• **TEXT BLOCK**:
Budget 2008 includes $254 million for expenditures within the $600 million envelope. Coupled with planned expenditures to the end of 2007/08, provincial expenditures to the end of 2010/11 are expected to be $600 million. Budget 2008 also includes an allocation of $20 million within the Contingencies Vote in 2008/09 and $49 million in 2009/10 for managing unforeseen pressures. This leaves $10 million remaining in the contingency allocation for 2010/11 that would be available should any post-Games costs emerge.

Table 2.7.

Provincial Transportation Investments

Budget 2008 updates and builds on the government’s three-year transportation investment plan. The province remains committed to securing federal cost-sharing on all eligible projects and programs, and leveraging additional investments through partnerships with private partners.

Between 2008/09 and 2010/11 the updated transportation plan provides:

  • $2.3 billion of provincial investment in transportation infrastructure; and
  • $0.7 billion of investment leveraged through federal cost-sharing and partnerships with private partners, local governments and other agencies.

The three-year transportation plan includes $438 million in provincial funding for the Gateway program. The Gateway program has three key projects, the North Fraser Perimeter Road, South Fraser Perimeter Road and the Port Mann/Highway 1 project. Under their Pacific Gateway Strategy, the federal government has committed $90 million to the North Fraser Perimeter Road, and $365 million towards South Fraser Perimeter Road costs. The Port Mann/Highway 1 project will be procured through a public-private partnership, financed in part through user tolls.

Table 2.8.

The updated plan also includes a significant commitment to the provincial transit plan, including $151 million in new operating funding and $219 million in new capital funding over four years. Further information is provided in Table 1.9.

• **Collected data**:
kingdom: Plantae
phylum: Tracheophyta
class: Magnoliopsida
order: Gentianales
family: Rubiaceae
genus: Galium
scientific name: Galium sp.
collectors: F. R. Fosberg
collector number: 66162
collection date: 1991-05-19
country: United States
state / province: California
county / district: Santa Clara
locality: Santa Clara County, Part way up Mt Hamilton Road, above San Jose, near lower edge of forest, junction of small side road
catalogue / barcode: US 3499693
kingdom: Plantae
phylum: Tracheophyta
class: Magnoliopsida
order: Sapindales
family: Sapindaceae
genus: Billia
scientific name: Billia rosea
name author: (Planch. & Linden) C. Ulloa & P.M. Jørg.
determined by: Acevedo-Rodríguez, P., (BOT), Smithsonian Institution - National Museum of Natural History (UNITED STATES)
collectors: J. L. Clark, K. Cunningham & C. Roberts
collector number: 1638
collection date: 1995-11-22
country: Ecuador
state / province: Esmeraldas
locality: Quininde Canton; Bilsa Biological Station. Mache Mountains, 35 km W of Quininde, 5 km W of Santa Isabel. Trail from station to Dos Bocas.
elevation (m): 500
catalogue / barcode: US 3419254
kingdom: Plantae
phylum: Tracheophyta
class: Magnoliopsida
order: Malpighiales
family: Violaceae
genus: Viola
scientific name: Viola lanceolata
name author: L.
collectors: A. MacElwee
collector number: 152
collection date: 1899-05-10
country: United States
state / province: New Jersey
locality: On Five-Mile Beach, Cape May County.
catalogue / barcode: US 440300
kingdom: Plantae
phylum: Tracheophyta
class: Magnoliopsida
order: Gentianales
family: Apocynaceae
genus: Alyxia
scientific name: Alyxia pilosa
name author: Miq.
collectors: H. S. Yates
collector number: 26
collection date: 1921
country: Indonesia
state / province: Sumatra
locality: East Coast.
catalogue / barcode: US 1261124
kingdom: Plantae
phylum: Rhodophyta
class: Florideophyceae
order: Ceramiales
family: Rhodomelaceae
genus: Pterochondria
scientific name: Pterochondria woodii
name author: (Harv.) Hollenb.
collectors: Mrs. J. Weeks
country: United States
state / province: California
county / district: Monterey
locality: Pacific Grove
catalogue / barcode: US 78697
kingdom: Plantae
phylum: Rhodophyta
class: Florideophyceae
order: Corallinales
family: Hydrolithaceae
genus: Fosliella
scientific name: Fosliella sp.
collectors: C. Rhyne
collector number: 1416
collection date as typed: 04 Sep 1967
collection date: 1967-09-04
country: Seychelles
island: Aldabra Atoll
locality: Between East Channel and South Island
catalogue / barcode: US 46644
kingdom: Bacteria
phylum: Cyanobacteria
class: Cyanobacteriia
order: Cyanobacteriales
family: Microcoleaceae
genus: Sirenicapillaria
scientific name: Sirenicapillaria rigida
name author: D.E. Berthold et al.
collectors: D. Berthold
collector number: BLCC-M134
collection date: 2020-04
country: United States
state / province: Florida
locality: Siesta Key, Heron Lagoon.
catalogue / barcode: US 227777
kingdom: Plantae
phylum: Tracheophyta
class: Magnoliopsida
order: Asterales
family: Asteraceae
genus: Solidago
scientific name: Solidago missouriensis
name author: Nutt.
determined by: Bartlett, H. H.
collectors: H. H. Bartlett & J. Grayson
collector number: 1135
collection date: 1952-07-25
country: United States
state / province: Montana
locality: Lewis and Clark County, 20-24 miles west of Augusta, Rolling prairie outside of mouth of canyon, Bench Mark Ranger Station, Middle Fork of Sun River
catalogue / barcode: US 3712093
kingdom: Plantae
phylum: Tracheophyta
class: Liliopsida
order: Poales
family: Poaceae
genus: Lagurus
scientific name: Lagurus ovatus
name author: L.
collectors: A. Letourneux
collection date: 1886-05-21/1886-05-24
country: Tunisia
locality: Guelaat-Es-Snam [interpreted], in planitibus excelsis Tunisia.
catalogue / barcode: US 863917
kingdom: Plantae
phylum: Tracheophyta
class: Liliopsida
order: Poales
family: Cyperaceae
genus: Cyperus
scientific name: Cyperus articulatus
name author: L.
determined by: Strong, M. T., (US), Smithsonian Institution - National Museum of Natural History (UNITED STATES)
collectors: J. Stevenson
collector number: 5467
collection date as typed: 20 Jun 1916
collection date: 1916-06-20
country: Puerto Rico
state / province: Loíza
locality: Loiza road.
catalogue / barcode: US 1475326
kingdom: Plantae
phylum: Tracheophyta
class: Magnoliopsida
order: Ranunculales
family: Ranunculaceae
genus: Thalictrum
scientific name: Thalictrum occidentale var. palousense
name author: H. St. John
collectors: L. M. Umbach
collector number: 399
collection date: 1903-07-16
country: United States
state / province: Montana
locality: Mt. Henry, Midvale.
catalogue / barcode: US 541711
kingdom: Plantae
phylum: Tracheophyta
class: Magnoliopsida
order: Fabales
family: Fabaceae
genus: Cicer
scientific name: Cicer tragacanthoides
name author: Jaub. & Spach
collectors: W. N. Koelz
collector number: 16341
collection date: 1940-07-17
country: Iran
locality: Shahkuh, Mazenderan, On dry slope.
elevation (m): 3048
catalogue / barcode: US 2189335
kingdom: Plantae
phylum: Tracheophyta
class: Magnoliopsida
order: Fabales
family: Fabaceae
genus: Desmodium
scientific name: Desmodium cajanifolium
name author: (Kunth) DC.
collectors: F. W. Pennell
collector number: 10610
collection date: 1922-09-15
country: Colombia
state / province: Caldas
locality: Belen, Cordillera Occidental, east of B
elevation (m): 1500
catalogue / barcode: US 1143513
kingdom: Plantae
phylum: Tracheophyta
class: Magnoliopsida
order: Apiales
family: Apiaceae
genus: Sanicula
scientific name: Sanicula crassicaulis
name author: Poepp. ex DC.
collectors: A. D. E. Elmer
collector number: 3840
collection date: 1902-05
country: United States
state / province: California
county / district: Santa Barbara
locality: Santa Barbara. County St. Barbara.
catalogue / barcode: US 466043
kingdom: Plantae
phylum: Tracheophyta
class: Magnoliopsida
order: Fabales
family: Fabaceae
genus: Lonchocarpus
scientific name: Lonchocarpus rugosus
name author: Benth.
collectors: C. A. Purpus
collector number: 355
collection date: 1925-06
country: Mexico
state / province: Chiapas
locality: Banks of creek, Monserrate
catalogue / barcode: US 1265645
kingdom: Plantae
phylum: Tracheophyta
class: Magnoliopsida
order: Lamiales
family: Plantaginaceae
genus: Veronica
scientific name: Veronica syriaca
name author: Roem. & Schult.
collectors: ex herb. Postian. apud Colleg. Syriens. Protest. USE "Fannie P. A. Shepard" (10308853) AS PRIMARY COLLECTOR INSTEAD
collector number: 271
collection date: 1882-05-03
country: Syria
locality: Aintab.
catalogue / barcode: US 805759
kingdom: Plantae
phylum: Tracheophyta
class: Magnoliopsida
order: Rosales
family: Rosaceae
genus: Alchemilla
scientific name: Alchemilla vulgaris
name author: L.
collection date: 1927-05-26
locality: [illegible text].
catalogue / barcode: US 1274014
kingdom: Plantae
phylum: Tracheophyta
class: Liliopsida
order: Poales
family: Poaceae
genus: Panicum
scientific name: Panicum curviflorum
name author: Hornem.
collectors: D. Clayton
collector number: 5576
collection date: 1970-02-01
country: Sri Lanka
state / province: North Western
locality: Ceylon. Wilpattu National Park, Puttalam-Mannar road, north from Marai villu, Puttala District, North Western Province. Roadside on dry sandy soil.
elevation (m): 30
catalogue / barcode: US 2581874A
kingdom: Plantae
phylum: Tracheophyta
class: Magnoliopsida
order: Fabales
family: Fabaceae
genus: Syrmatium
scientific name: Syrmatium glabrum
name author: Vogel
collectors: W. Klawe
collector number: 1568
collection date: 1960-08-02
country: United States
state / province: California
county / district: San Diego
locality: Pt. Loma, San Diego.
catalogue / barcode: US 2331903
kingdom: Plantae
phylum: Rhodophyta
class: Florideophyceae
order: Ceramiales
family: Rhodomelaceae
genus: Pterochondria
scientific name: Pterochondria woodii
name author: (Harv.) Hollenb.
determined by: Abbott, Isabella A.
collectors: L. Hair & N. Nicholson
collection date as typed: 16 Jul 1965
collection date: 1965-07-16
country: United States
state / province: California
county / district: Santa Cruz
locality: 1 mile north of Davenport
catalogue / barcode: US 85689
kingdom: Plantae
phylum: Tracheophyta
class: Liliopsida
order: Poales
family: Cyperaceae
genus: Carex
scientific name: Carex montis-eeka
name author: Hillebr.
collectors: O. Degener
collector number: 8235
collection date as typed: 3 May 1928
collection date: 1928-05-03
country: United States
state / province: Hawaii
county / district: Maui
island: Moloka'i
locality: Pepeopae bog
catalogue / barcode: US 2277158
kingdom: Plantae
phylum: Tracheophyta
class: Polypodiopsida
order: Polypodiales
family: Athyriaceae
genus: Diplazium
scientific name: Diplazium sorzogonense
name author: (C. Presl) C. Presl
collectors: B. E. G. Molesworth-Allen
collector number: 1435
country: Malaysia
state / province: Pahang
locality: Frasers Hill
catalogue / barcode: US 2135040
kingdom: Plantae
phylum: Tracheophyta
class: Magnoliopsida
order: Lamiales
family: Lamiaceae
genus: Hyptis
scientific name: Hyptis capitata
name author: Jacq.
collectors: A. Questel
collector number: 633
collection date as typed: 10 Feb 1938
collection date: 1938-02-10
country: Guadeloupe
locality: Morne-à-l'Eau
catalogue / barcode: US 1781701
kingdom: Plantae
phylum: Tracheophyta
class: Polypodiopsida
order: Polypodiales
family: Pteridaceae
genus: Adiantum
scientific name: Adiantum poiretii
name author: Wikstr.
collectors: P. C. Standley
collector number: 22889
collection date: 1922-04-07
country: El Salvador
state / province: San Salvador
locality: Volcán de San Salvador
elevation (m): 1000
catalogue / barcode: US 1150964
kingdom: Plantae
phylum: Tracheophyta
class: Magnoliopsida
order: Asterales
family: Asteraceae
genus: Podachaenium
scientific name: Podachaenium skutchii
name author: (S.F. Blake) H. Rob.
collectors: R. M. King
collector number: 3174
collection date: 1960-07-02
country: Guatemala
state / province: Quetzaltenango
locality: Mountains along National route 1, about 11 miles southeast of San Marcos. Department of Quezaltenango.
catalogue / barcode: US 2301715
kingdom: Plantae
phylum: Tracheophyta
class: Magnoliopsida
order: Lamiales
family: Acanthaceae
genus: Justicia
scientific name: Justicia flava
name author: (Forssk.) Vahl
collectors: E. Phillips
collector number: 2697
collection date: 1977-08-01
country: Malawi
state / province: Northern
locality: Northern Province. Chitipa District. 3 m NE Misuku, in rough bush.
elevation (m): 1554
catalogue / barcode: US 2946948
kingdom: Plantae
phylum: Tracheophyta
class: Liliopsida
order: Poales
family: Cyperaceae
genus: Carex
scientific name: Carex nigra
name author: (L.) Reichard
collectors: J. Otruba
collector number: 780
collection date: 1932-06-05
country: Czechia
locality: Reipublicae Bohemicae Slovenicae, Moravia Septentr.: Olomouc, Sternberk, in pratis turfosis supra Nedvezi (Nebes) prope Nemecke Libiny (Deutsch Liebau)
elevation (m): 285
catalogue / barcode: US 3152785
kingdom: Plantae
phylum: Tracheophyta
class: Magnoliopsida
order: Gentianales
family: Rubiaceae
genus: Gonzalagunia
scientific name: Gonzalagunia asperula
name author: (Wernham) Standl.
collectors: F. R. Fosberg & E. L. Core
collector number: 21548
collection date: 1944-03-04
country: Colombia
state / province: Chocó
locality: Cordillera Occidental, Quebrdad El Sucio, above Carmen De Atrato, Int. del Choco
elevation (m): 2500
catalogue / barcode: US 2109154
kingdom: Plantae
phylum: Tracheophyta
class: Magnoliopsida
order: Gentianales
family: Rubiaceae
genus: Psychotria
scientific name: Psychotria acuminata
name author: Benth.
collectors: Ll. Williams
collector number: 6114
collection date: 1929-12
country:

• **PROBLEM 1**:
Answer these questions about the budget text:
(a) How much remains in the contingency allocation for 2010/11?
(b) How much provincial funding does the three-year transportation plan include for the Gateway program?
(c) How much has the federal government committed toward South Fraser Perimeter Road costs?
• **PROBLEM 2**:
Continue the budget text from its final sentence.
You can set the entries aside, since nothing here depends on them.

• **EXERCISE ANSWER 1**:
(a) $10 million
(b) $438 million
(c) $365 million

• **EXERCISE ANSWER 2**:
K-12 Education

Budget 2008 provides $144 million over three years in increased funding for K12 education. This is in addition to the $648 million allocated in previous budgets, for a total funding increase of $792 million over three years.

Over the fiscal plan, the K12 education budget increases by an average of 2 per cent per year while the number of students is projected to decline by 1 per cent per year, resulting in an increase in per pupil funding.

Chart 2.4.

Budget 2008 includes funding to continue the Strong Start program for early learning. Up to 84 Strong Start centres are currently open and operating, and $38 million over three years will support a significant expansion with up to 400 Strong Start Centres projected to open by 2010.

In 2007/08, 41,000 public school students enrolled in distributed learning. Of these, 23,000 were students in grades 1012 that enrolled in both classroom-based and distributed learning courses. Boards of Education will be allocated $37 million to fund distributed learning enrolment in the 2007/08 school year. By 2008/09, the number of public school students enrolled in distributed learning is projected to grow by 10 per cent to a total of 44,900 students. Independent school enrolment is forecast to increase at 2 per cent annually, and $17 million over three years in new funding has been allocated to meet statutory funding commitments to independent schools.

Enhancing Health Care

Budget 2008 continues government’s commitment to health care and provides $2.9 billion over three years in increased funding beginning in 2008/09. This is in addition to $2.0 billion allocated in previous budgets, for a total funding increase of $4.9 billion. The budget increases include funding for negotiated settlements through 2009/10. In 2010/11, Ministry of Health funding growth is maintained at the same 5.9 per cent growth as in 2009/10 to accommodate potential wage increases.

New funding for the Ministry of Health accounts for 68 per cent of the additional Consolidated Revenue Fund budget increases allocated in Budget 2008 over the next three years.

Budget 2008 provides additional funding of $2.0 billion to health authorities over the next 3 years, representing an average annual increase of 6 per cent. The financial forecast for health authorities has been developed by the Ministry of Health on an aggregate basis. Individual Health Authority budget allocations and Service Plans will be developed over the coming months and will be reflected in the updated fiscal plan in the first Quarterly Report.

Chart 2.5.

Funding for the Ministry of Health programs, including areas such as PharmaCare, Medical Services Programs and Emergency Health Services (including BC Ambulance Services) increases by $555 million over the next three years.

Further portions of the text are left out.